• [EXERCISE]: Carry on the piece about answering the Chair's email with "reply" or "reply all," picking up right after its final sentence.

• [EXTRACT PROVIDED]:
===
Your Chair emails the entire Department.  She is desperate because no-one has signed up to attend a boring but important weekend event.  If you decide you can suffer the complaints of your spouse and children for bailing on them on a Saturday, should you hit “reply” or “reply all” on your response to the Chair?

A preliminary analysis indicates that “reply all” is the best option.  First, you signal to the Department what a great public good provider you are, embellishing your image (and self-image?) as the Mahatma Gandhi-esque figure in the Department.  People will look up to you and treat you with respect.  Second, maybe you can guilt others into attending the event.  You have made a sacrifice after all and maybe they will feel compelled to as well.  So, all in all, “reply all” is looking pretty good as an optimal strategy.

But wait – you are signaling on multiple dimensions using one signal.  “Reply all” signals you have gone through the rather than vulgar and manipulative analysis in the previous paragraph.  A truly altruistic person would have signed up already without all the hot air you are blowing out of your email account.  So, you’re probably not altruistic.  In fact, you might be devious b’stard hoping to get out of serious public good provision in the future by investing one afternoon of work now.  If people make this inference, hitting “reply all” is a mistake.
===
• [DATASET EXTRACT]:
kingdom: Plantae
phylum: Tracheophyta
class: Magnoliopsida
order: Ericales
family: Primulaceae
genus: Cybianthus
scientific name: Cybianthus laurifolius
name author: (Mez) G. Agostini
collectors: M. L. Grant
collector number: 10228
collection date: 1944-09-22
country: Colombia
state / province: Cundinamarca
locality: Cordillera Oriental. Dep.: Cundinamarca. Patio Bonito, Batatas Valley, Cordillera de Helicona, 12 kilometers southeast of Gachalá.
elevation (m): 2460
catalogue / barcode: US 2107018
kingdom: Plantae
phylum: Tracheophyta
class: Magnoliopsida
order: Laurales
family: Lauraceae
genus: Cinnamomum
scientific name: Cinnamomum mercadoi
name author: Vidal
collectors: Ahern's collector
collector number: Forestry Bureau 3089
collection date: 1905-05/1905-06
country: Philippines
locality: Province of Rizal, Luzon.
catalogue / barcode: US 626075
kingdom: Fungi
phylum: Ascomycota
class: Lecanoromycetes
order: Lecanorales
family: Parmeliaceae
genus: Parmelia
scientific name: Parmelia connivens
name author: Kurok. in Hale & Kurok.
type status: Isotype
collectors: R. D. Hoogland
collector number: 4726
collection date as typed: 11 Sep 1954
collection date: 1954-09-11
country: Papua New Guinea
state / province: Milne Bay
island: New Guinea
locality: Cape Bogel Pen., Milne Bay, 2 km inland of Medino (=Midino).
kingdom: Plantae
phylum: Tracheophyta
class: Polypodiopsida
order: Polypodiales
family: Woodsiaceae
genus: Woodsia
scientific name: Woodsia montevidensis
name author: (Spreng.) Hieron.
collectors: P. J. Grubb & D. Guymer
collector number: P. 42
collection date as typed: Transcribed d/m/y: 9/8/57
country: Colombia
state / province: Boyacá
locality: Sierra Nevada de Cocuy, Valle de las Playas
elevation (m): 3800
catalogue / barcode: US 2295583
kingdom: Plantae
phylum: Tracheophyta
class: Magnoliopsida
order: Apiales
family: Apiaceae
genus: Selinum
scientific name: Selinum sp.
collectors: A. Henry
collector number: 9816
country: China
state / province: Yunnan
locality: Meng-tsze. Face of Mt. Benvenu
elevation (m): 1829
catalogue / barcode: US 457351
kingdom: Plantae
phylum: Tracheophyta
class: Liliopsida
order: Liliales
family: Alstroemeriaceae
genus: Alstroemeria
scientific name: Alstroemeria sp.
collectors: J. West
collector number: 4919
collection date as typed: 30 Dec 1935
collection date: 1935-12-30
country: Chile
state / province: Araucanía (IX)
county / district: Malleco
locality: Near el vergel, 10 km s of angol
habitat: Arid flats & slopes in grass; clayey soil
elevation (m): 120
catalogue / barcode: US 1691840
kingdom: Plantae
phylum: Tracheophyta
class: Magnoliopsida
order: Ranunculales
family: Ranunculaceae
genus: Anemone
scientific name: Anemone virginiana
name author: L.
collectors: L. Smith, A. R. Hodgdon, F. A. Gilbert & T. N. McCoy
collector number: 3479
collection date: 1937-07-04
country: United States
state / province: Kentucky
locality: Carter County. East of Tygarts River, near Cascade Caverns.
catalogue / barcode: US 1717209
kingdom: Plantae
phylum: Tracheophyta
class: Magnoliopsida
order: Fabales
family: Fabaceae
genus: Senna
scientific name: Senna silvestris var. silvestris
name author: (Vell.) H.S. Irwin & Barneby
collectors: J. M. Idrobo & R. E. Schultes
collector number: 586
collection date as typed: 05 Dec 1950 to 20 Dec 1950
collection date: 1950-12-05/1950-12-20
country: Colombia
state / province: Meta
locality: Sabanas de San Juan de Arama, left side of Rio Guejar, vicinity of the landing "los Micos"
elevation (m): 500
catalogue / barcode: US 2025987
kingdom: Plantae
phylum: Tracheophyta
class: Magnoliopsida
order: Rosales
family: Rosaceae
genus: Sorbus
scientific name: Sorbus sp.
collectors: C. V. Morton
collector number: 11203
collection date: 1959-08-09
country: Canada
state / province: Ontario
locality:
===
• [EXERCISE OUTPUT]:
With all this agonizing, research is not getting done and the web is not getting surfed.  Just randomize your choice whatever email arrives.  Sometimes you’ll look good, sometimes not so good but people will be confused – maybe you are an altruistic after all as altruists do not email strategically.  Then, you can cash in your reputation on a serious decision when it really matters not waste it on a trivial one.

(Hat Tip:  Loosely based on Stephen Morris’s paper on Political Correctness)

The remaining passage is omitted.